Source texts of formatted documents
=== Begin Enclosure ===
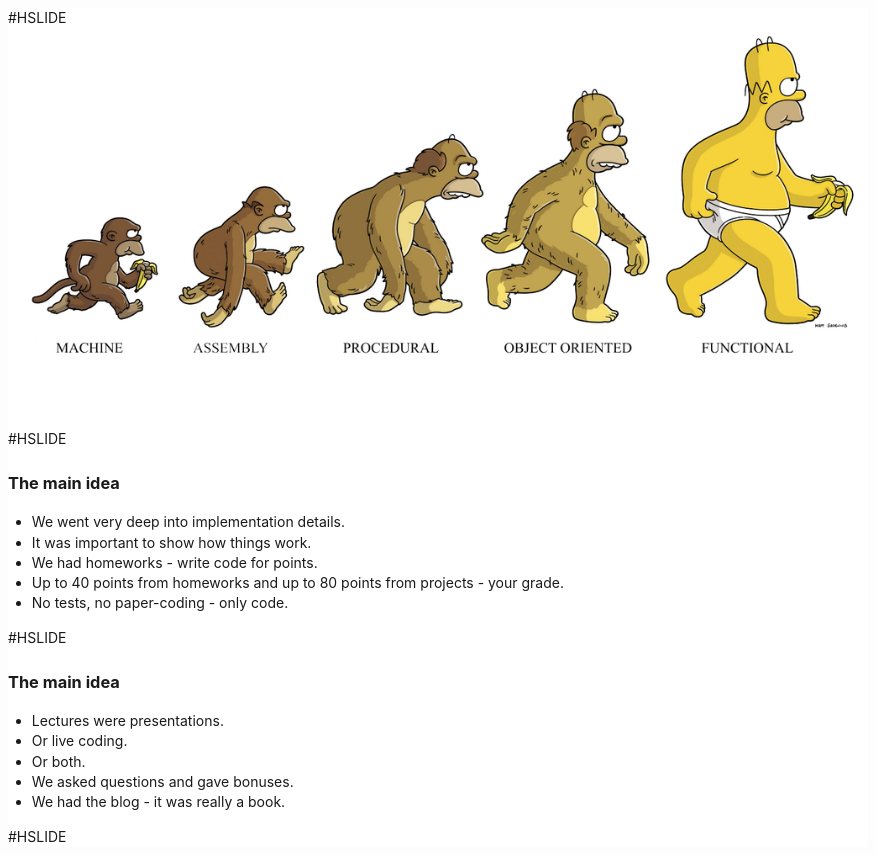 #HSLIDE
![Image-Absolute](assets/more_functional.png)

#HSLIDE
### The main idea

* We went very deep into implementation details. 
* It was important to show how things work. 
* We had homeworks - write code for points. 
* Up to 40 points from homeworks and up to 80 points from projects - your grade. 
* No tests, no paper-coding - only code. 

#HSLIDE
### The main idea

* Lectures were presentations. 
* Or live coding. 
* Or both. 
* We asked questions and gave bonuses. 
* We had the blog - it was really a book. 

#HSLIDE
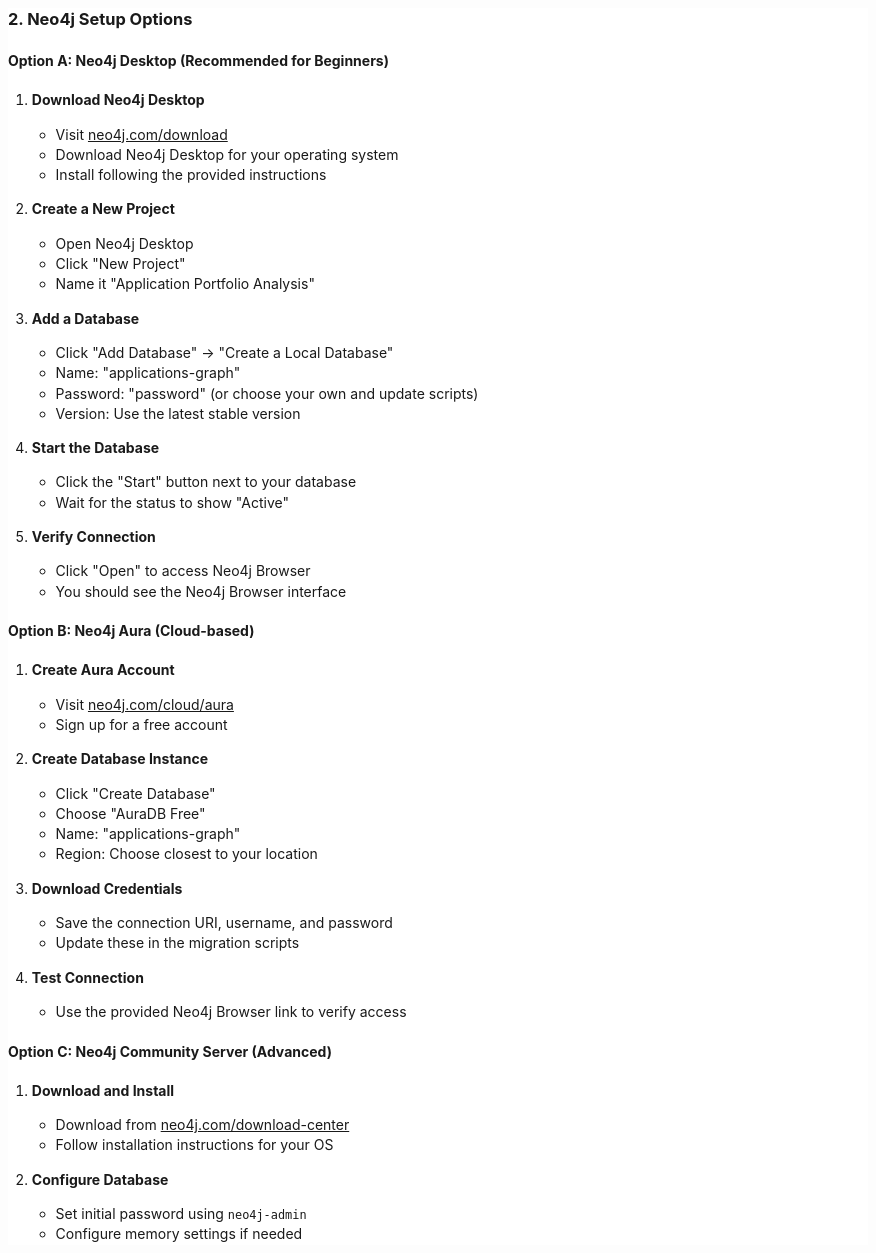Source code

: ### 2. Neo4j Setup Options

#### Option A: Neo4j Desktop (Recommended for Beginners)

1. **Download Neo4j Desktop**
   - Visit [neo4j.com/download](https://neo4j.com/download/)
   - Download Neo4j Desktop for your operating system
   - Install following the provided instructions

2. **Create a New Project**
   - Open Neo4j Desktop
   - Click "New Project"
   - Name it "Application Portfolio Analysis"

3. **Add a Database**
   - Click "Add Database" → "Create a Local Database"
   - Name: "applications-graph"
   - Password: "password" (or choose your own and update scripts)
   - Version: Use the latest stable version

4. **Start the Database**
   - Click the "Start" button next to your database
   - Wait for the status to show "Active"

5. **Verify Connection**
   - Click "Open" to access Neo4j Browser
   - You should see the Neo4j Browser interface

#### Option B: Neo4j Aura (Cloud-based)

1. **Create Aura Account**
   - Visit [neo4j.com/cloud/aura](https://neo4j.com/cloud/aura/)
   - Sign up for a free account

2. **Create Database Instance**
   - Click "Create Database"
   - Choose "AuraDB Free"
   - Name: "applications-graph"
   - Region: Choose closest to your location

3. **Download Credentials**
   - Save the connection URI, username, and password
   - Update these in the migration scripts

4. **Test Connection**
   - Use the provided Neo4j Browser link to verify access

#### Option C: Neo4j Community Server (Advanced)

1. **Download and Install**
   - Download from [neo4j.com/download-center](https://neo4j.com/download-center/)
   - Follow installation instructions for your OS

2. **Configure Database**
   - Set initial password using `neo4j-admin`
   - Configure memory settings if needed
=== End Enclosure ===
PROBLEM =
Search the records for the string "Visit" and return every line in which it occurs.

RESULT BELOW =
   - Visit [neo4j.com/download](https://neo4j.com/download/)
   - Visit [neo4j.com/cloud/aura](https://neo4j.com/cloud/aura/)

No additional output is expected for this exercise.